Ее куда-то тянули, она должна была идти, словно босиком по горячему песку, идти к нему, соединяясь с ним, с его плотью, с его желанием. “Иди сюда”, — говорит мужчина женщине и тянет ее к себе.
“Я им говорю — “иди ко мне”, а они говорят — “иди сюда”. Почему?”
— Почему ты говоришь “иди сюда”? — спросила она, подходя к Хирсанову. — Почему? Ты не можешь сказать, что меня любишь? Потому что любовь требует уважения, слов, а у тебя их нет. Просто нет. Ты меня не ласкаешь. Я не против — я просто говорю. Говорю то, что думаю.
— Это не всегда надо делать, ты же умная, девочка… иди сюда.
“Я знаю, почему им нравятся эта поза, они ее выбрали до всякой камасутры — не надо смотреть в глаза. Почему им? Она и мне нравится тоже. Поэтому же. Да. Поэтому же. Так. И мне хорошо, что не надо смотреть на него теперь”.
Когда все это происходило, Тулупова никак не могла сосредоточиться, она вдруг вспомнила, что не заплатила за квартиру, “кажется, уже за два месяца”. Она старалась сбросить, как наваждение, навязчивую идею о просроченном платеже, который ничем ей, впрочем, не угрожал, в этом не было ничего страшного, но они еще больше лезли в голову — “кажется, уже два неоплаченных месяца” не давали ей ничего почувствовать и забыться.

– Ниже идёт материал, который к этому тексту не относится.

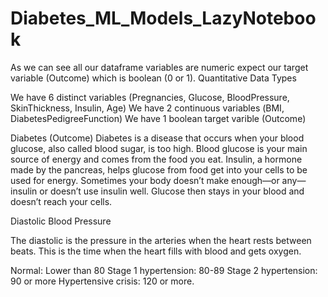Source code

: # Diabetes_ML_Models_LazyNotebook

As we can see all our dataframe variables are numeric expect our target variable (Outcome) which is boolean (0 or 1).
Quantitative Data Types

We have 6 distinct variables (Pregnancies, Glucose, BloodPressure, SkinThickness, Insulin, Age)
We have 2 continuous variables (ΒΜΙ, DiabetesPedigreeFunction)
We have 1 boolean target varible (Outcome)

Diabetes (Outcome)
Diabetes is a disease that occurs when your blood glucose, also called blood sugar, is too high. Blood glucose is your main source of energy and comes from the food you eat. Insulin, a hormone made by the pancreas, helps glucose from food get into your cells to be used for energy. Sometimes your body doesn’t make enough—or any—insulin or doesn’t use insulin well. Glucose then stays in your blood and doesn’t reach your cells.


Diastolic Blood Pressure

The diastolic is the pressure in the arteries when the heart rests between beats. This is the time when the heart fills with blood and gets oxygen.

Normal: Lower than 80
Stage 1 hypertension: 80-89
Stage 2 hypertension: 90 or more
Hypertensive crisis: 120 or more.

И слово “кажется” было особенно противно, потому что оно тянуло за собой воспоминание о посещении сбербанка, и она думала, заплатила ли за квартиру, когда платила за телефон, или нет?
— Подожди, подожди, подожди, Кирилл, — сказала Тулупова, отстраняясь от Хирсанова, и тот подумал, что Людмила хочет растянуть удовольствие. — Давай еще выпьем. Немного.
Людмила взяла бутылку виски и быстро разлила по стоявшим рядом стаканам. Они выпили. Людмила прижалась к Кириллу, чмокнула его в грудь и успокоилась про неоплаченную квартиру.
— Как тебе? О чем ты думаешь? — спросил Хирсанов, он любил, чтобы его хвалили.
— Неужели о неоплаченной квартире, конечно, о тебе. Какой ты сильный, Кирилл. Почему ты такой сильный? В твои-то годы…
“Как хорошо врать, — думала Тулупова. — я теперь всегда буду врать. Всегда. Беззастенчиво врать”.
И как только она так подумала, ей очень захотелось его.
“Он — мужчина, а я — женщина. И это всегда хорошо и не бывает плохо. Вранье спасает нас, мужчин и женщин, может, именно между нами оно и возникло впервые — вранье, ложь всякая”.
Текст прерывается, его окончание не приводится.